Ci sono almeno tre buoni motivi per aspirare legittimamente a una poltrona ben remunerata e partecipare con qualche speranza alla grande lotteria delle nomine del premiato “poltronificio Prodi”: aver contribuito con il premier al disastro dell’Iri, essere transitati almeno una volta dalle parti di Bologna, aver subito una sonora trombatura elettorale. A queste condizioni almeno uno strapuntino, se non una comoda poltrona, è garantita per chi voglia (e chi non vuole?) partecipare della grande abbuffata alla ricca tavola imbandita dal governo dell’Unione.
La nomina dell’inossidabile Fabiani, che i paleontologi ricordano essere stato nel Pleistocene instancabile mediatore tra il segretario Dc De Mita e il presidente dell’Iri Prodi, è soltanto l’ultima perla inanellata dal premier. Le cronache ci rammentano che al professore resta soltanto il rammarico, al quale porrà al più presto rimedio, di non avere ancora piazzato l’ultimo dei suoi fedelissimi rimasto a digiuno, Alessandro Ovi.
“Si prendono tutto, con una spartizione senza precedenti”. Chi l’ha detto? Gennaro Migliore, di Rifondazione, all’indomani dell’ultima infornata di nomine all’Enav, alle autorità portuali, all’Anas, alla Cassa Depositi e Prestiti. E se lo dicono loro.
Era cominciata come era cominciata. Con Massimo D’Alema che, all’indomani della risicata vittoria elettorale, con la sua aria da maestrino leggeva a Porta a Porta la tesi numero nove del programma: “Ridurre ministri e ministeri”.
Risultato: la “carica dei 102”, record mondiale assoluto di affollamento governativo.
Poi l’assalto alle istituzioni: due comunisti alla Camera e al Quirinale, Marini presidente con i voti dei senatori a vita. Strada facendo, l’azzeramento dei vertici dei servizi senza un minimo di condivisione delle scelte con l’opposizione, e il vergognoso siluramento del generale della Finanza Speciale, colpevole di aver messo il naso nello scandalo Unipol.
Infine, l’assalto all’arma bianca a tutti gli enti e a tutte le posizioni di sottogoverno.
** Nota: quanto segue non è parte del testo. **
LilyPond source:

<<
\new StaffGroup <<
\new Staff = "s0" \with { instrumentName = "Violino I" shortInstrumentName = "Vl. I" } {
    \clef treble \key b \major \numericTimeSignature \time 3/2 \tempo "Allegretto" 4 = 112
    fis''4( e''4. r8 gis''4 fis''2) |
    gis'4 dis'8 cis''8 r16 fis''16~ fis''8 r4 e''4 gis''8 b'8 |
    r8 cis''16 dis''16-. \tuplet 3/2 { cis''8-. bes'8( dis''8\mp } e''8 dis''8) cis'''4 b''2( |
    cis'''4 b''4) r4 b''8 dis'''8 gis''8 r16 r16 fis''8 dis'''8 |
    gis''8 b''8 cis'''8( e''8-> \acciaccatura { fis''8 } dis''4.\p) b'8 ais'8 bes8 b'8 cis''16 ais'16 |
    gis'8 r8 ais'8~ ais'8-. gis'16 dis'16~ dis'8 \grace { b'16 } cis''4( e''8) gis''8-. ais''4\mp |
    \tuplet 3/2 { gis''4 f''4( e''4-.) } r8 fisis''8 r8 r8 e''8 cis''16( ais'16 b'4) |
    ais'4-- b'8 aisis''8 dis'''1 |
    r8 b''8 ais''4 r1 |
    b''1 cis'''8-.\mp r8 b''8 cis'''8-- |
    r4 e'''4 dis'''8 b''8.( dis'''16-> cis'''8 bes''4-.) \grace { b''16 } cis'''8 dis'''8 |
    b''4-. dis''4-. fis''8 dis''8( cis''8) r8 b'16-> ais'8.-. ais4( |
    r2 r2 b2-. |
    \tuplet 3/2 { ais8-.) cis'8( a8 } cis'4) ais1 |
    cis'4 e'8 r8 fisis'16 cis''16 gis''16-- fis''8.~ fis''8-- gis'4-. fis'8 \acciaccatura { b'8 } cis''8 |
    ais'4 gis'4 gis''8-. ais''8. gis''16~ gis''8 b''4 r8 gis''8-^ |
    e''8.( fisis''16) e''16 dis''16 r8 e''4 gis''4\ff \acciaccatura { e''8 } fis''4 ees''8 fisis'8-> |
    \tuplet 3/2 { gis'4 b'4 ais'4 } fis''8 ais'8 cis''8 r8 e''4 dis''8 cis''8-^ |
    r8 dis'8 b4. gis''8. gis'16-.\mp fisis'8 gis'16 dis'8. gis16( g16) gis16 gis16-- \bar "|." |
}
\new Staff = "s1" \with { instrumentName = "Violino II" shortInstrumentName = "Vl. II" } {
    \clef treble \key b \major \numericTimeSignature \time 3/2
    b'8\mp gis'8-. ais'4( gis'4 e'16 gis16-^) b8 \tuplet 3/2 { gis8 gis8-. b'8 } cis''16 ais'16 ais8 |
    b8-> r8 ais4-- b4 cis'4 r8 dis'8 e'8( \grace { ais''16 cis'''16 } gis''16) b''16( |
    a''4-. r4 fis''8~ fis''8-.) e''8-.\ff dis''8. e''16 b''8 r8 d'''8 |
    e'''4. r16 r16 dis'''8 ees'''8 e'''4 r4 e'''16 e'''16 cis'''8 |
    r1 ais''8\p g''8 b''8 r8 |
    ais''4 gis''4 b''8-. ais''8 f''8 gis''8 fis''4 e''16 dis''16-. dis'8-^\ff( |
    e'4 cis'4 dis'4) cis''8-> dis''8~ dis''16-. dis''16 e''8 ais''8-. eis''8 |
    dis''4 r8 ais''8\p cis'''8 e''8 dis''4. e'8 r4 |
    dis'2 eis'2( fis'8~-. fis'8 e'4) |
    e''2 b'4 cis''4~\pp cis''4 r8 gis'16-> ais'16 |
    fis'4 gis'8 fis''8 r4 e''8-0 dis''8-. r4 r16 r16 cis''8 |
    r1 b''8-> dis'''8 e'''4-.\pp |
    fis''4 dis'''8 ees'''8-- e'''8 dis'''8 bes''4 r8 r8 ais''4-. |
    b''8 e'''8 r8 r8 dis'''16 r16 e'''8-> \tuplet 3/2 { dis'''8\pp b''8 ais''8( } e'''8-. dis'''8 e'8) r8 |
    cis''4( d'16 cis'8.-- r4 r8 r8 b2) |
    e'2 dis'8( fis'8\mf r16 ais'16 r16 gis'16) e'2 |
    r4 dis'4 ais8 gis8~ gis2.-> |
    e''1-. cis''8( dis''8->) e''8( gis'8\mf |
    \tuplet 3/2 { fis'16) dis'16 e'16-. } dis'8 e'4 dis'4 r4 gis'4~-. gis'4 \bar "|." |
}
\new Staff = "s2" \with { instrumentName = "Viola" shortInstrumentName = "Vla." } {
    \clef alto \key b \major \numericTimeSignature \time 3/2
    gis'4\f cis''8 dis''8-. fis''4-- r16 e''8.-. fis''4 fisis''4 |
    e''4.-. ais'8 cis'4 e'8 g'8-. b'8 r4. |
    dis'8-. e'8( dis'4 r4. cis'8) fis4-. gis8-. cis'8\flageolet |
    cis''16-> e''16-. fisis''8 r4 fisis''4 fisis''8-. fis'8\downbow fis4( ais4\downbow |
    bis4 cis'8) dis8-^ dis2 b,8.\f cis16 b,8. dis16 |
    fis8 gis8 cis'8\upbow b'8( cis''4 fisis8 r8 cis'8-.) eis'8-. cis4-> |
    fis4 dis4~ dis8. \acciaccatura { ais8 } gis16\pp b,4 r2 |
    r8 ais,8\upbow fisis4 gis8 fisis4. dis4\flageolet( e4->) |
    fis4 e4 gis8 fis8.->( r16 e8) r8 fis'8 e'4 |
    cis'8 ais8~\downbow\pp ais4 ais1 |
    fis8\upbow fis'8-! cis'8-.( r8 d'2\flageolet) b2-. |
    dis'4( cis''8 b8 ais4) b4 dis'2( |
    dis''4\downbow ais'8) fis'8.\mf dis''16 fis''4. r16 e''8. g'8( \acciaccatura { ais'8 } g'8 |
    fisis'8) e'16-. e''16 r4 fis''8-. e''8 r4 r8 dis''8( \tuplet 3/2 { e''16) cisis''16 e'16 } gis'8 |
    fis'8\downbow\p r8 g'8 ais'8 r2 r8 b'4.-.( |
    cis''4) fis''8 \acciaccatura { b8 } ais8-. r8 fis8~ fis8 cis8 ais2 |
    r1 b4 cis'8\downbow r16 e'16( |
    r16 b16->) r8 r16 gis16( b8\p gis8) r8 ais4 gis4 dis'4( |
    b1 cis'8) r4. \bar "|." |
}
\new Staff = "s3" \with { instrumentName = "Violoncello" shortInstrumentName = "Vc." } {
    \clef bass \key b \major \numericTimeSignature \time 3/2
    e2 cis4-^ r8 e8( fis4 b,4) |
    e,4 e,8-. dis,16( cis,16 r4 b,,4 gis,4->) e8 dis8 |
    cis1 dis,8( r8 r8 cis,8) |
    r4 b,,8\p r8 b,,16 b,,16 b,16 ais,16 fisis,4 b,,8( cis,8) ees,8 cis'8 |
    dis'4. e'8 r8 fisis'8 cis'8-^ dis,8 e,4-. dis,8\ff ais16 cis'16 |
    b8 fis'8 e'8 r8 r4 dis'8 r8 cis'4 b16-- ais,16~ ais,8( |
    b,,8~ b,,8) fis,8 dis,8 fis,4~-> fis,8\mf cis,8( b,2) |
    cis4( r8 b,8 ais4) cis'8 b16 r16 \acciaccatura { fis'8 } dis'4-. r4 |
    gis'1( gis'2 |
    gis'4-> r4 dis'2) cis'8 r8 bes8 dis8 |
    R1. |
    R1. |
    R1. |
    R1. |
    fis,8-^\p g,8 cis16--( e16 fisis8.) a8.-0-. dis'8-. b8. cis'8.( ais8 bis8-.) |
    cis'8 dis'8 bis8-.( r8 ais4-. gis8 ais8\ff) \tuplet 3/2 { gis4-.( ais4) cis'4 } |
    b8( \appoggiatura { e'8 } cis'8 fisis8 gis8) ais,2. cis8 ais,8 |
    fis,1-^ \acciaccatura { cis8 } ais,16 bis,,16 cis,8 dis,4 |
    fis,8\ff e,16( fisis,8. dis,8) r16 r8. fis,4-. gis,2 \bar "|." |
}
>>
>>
Ecco spuntare così tutti i vecchi amici di Prodi all’Iri: Maurizio Prato all’Alitalia, l’ex direttore generale dell’Iri Ciucci all’Anas, Nicolò Piazza a Sviluppo Italia, Dominedò alla Patrimonio spa.
Non poteva mancare una “spruzzatina” di bolognesi (ad esempio alla Consob) e di “figli di”: primo fra tutti Filippo Andreatta, nel cda di Finmeccanica.
Gli alleati di Prodi non si sono fatti mancare nulla:
* Pecoraro Scanio ha firmato una raffica di decreti di nomina alla presidenza dei parchi, non dimenticando Leo Autelitano, segretario dei verdi trombato alle elezioni in Calabria;
* Rutelli si è appropriato del cinema, con nomine a Cinecittà, all’Istituto Luce, a Filmitalia;
* Di Pietro ha sistemato anche il suo avvocato personale, Sergio Scicchitano;
* il viceministro De Piccoli si è occupato delle autorità portuali di Bari, Trieste e Livorno, ma scalpita per sistemare un altro autorevole trombato, l’ex sindaco di Civitavecchia, Tidei.
Tra i grandi enti, le Poste sono già nel mirino. Purtroppo per Prodi Enel, Eni e Finmeccanica sono quotate in Borsa e dovrà aspettare le assemblee societarie del 2008. Ma non vede l’ora di arraffare anche queste: per Finmeccanica scalpita Zappa che, chi l’avrebbe mai detto, lavorava con il premier all’Iri.
L’unico colpo che non gli riuscito del tutto: la direzione generale della Rai, dove pure c’è un certo Cappon, che l’Iri ce l’ha nel sangue per paternità e per averci lavorato.
Prodi avrebbe voluto Perricone, che è andato alla Rcs. Ma il premier è stato ampiamente risarcito: è un settimanale rizzoliano Oggi, il cui direttore ha acquistato a peso d’oro le foto di Sircana e le ha tenute sapientemente sottochiave. Favori che non si dimenticano.